Asylon noted that its systems have already completed 350,000 autonomous missions. Civilian clients include Citizens Bank.
McCarty said the new award puts better systems directly in the hands of Air Force personnel.
MARIA includes:
Guardian sUAS (small, unmanned aircraft systems), flying drones that can check aircraft from above and around;
DroneDog Q-UGV (four-legged, unmanned ground vehicles), which adds Asylon’s PupPack security system — magnifying cameras, heat sensors, connectivity, and video analysis processors — to off-the-shelf Boston Dynamics Spot-brand robots;
Asylon’s Range autonomy system, the hardware and software that makes the robots go;
DroneIQ command and dashboard system, which gives Air Force maintenance humans two- and three-dimensional images of what the vehicle sensors project so they can be analyzed and acted upon.
Asylon promises faster, more consistent review than human-only teams.

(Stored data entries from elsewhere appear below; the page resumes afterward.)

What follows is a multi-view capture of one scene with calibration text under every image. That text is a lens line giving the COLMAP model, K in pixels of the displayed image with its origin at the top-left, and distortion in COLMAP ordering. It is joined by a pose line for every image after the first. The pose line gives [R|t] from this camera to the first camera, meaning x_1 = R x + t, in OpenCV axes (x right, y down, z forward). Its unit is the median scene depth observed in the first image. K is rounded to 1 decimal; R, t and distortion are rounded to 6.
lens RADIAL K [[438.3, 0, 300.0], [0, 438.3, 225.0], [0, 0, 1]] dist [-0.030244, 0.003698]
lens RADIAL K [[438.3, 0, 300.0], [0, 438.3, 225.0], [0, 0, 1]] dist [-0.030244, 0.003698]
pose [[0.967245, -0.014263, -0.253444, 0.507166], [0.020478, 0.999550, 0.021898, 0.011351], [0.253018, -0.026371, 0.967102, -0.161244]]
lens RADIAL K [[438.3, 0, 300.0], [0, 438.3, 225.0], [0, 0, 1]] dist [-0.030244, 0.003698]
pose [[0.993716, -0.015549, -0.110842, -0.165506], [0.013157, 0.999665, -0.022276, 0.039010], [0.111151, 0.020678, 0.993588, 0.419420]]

Its systems collate images via Light Detection and Ranging (LiDAR) and other mapping tools for review, analysis, and action by human maintenance crews.

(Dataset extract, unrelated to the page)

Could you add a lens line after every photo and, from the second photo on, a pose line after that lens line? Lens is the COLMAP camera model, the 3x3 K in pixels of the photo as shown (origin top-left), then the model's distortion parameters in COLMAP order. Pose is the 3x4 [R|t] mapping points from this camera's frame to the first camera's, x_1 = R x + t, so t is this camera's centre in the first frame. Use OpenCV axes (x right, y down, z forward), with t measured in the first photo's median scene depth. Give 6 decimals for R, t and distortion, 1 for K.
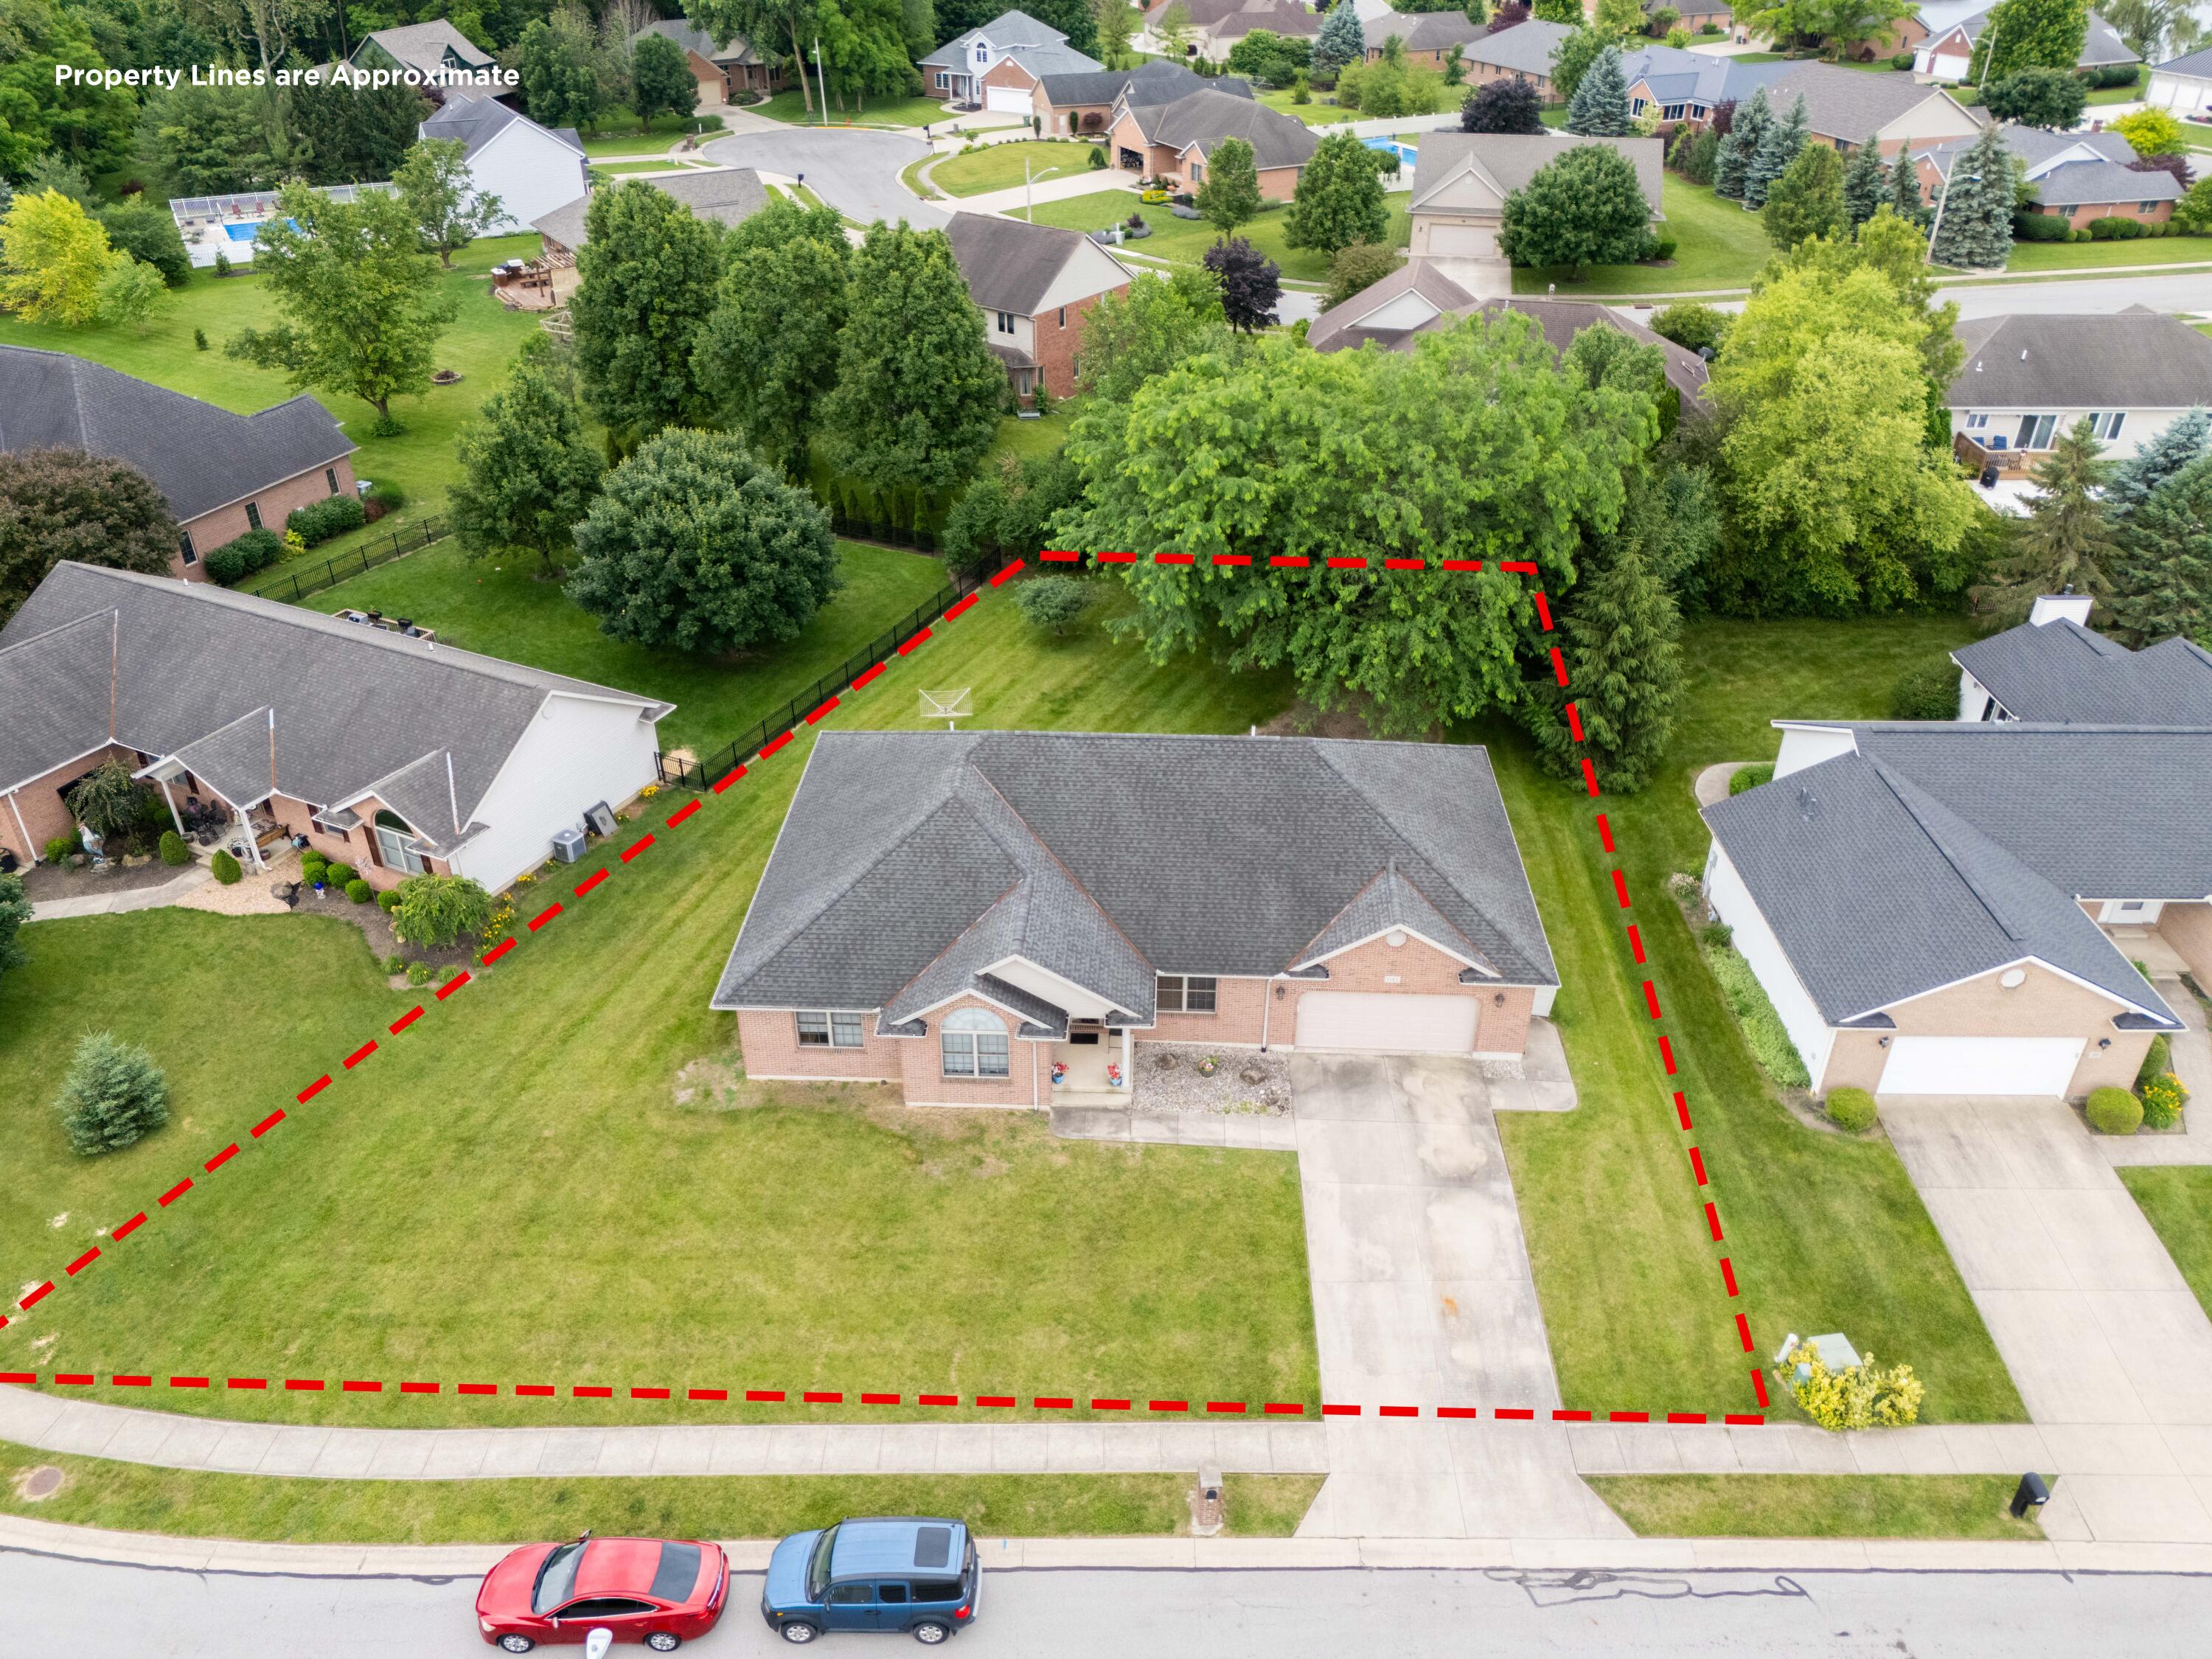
lens RADIAL K [[1623.4, 0, 1107.6], [0, 1623.4, 824.4], [0, 0, 1]] dist [0.084084, -0.081982]
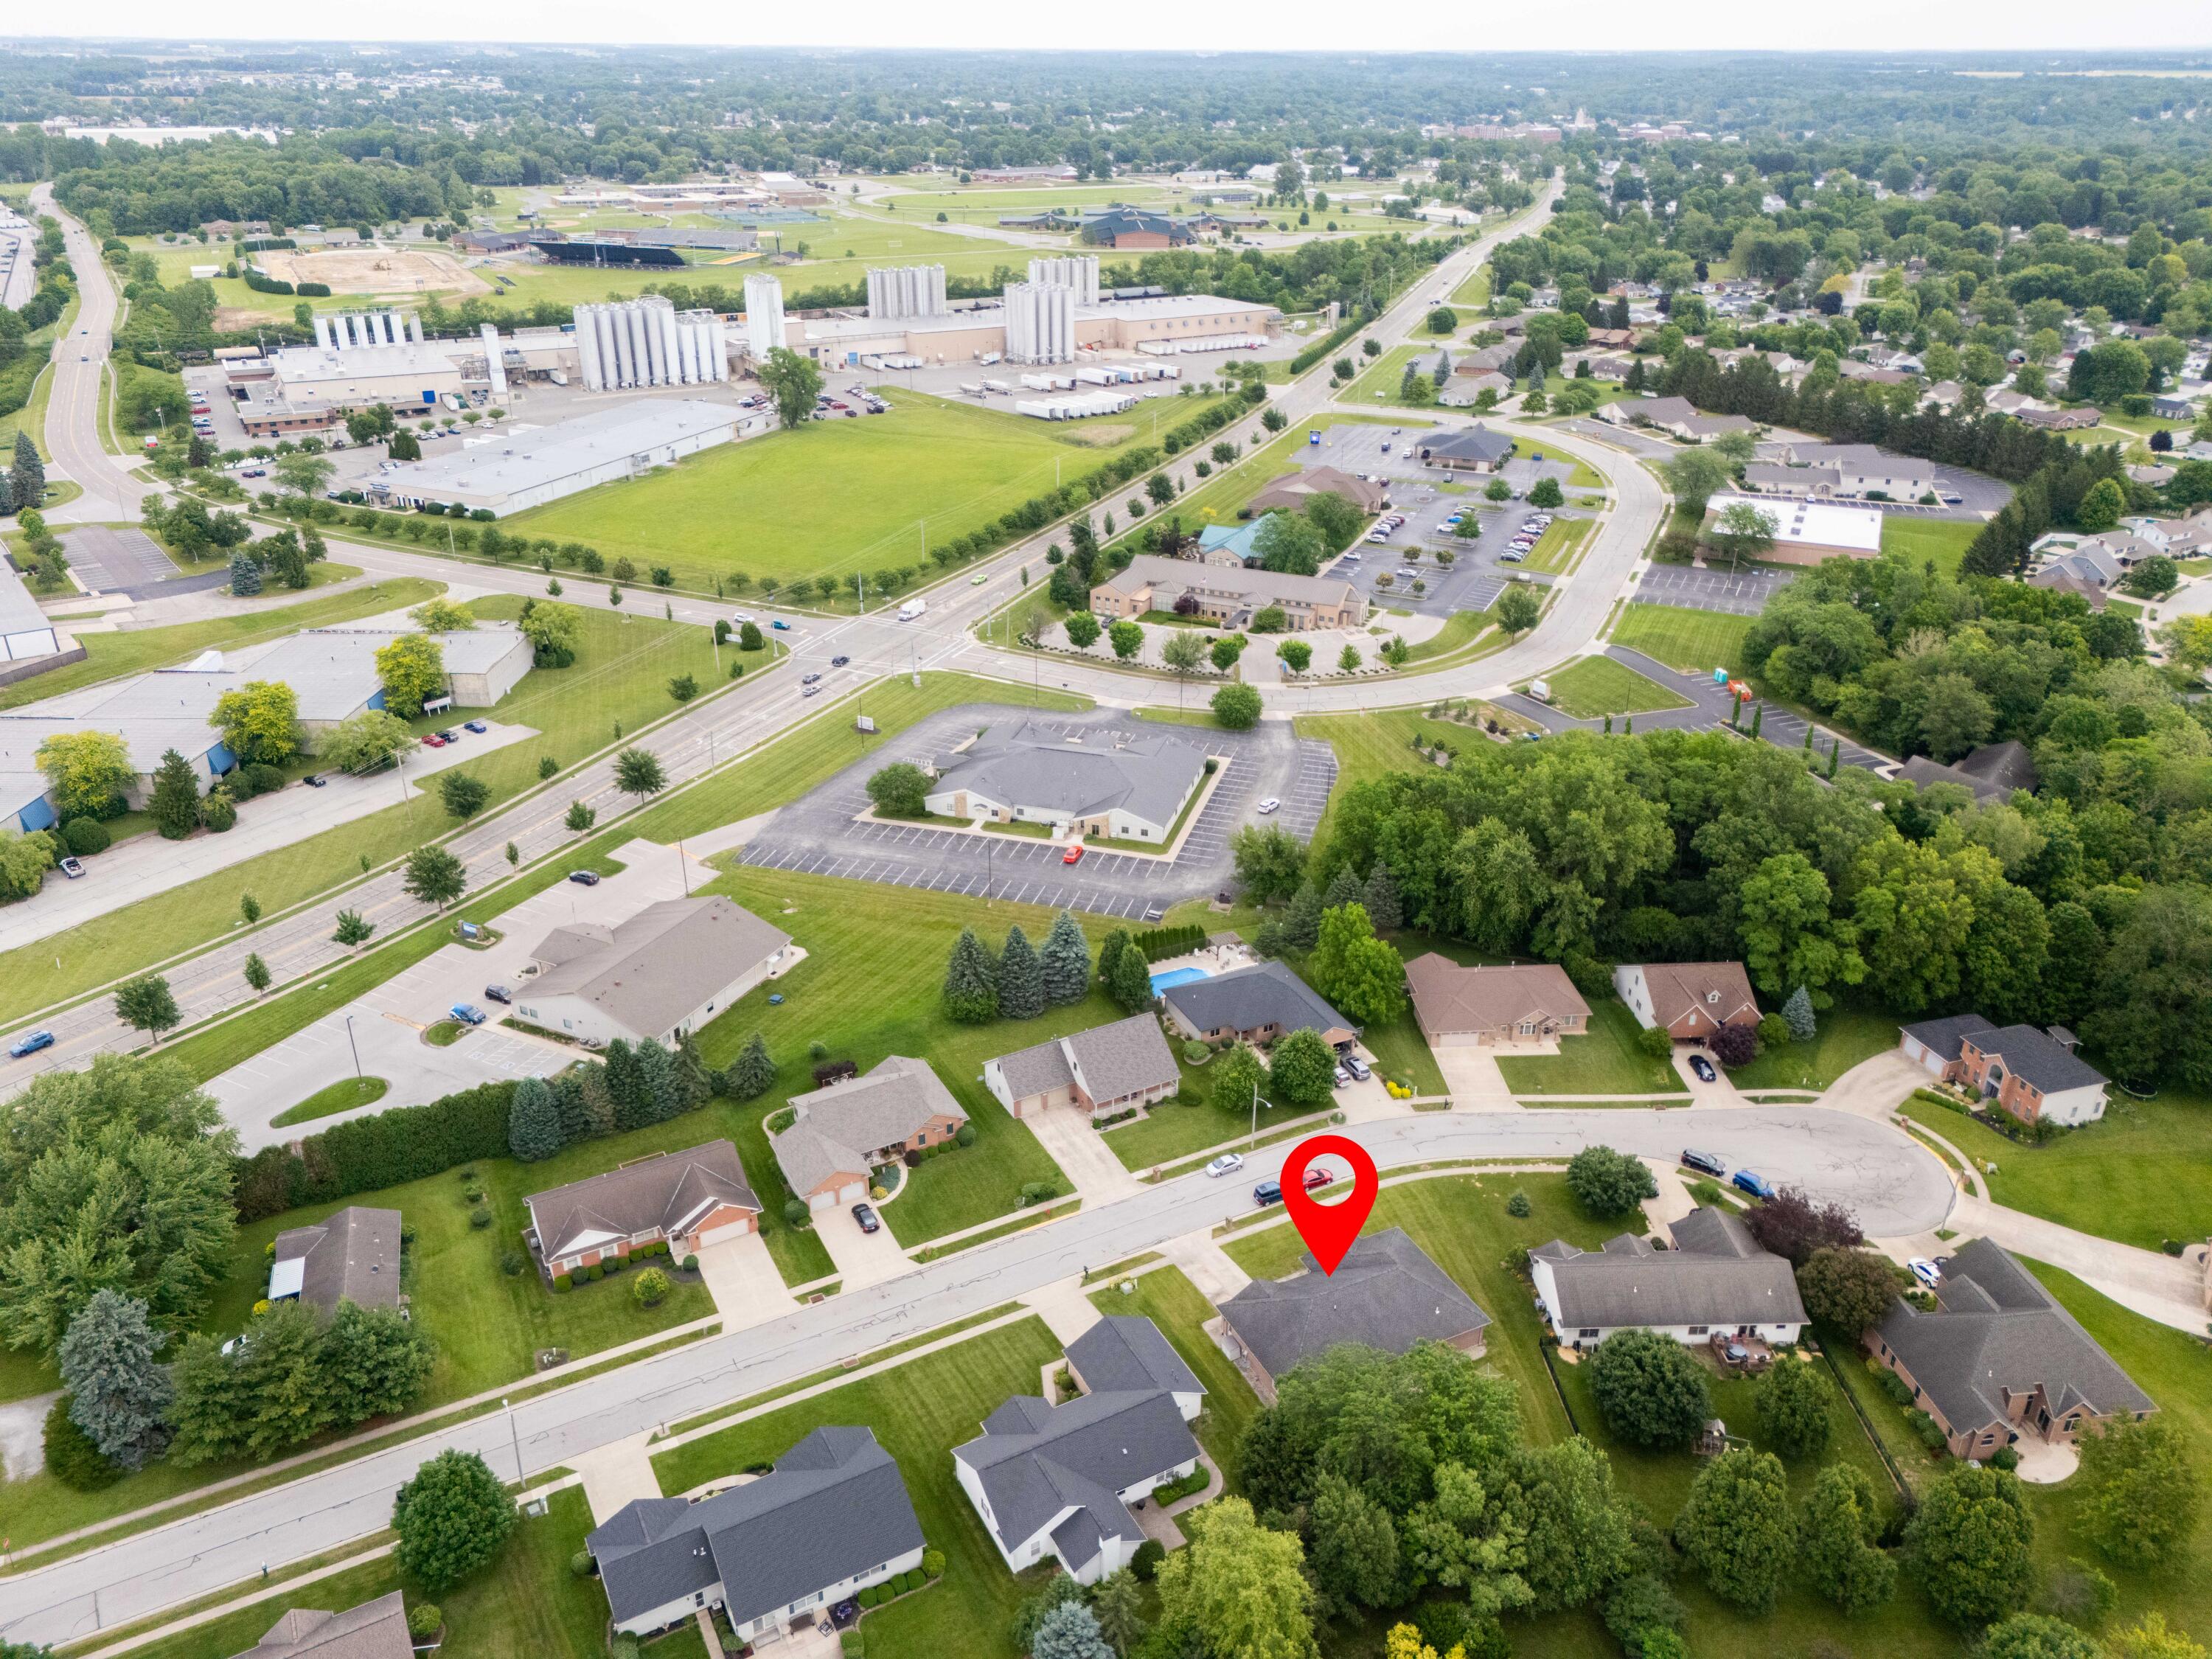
lens RADIAL K [[1623.4, 0, 1107.6], [0, 1623.4, 824.4], [0, 0, 1]] dist [0.084084, -0.081982]
pose [[-0.876670, 0.195113, -0.439750, 1.794247], [-0.266118, 0.564819, 0.781128, -3.123746], [0.400788, 0.801817, -0.443237, 1.600811]]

The company is based on Buttonwood Street near the Schuylkill in a century-old brick factory building at a complex where ring-binders were formerly made for Philadelphia’s once-vast mass-publishing industry.
Asylon in a statement said successful tests will speed autonomous aircraft inspection and boost demand for its products.
The company was founded in 2015 by three MIT grads: CEO Damon Henry, who earlier worked at GE and Boeing; Adam Mohamed, a helicopter engineer, now chief technology officer; and Brent McLaughlin, a former Johns Hopkins Applied Physics Lab engineer, now chief operating officer.
Asylon has raised more than $45 million from investors including Allegion, which owns Schlage locks and other physical security products; Insight Partners, a New York venture capital firm backed by Pennsylvania teachers’ PSERS retirement plan and other big investors; the Texas-based Hersh family-led Veteran Ventures Capital; and the taxpayer-backed GO PA Fund.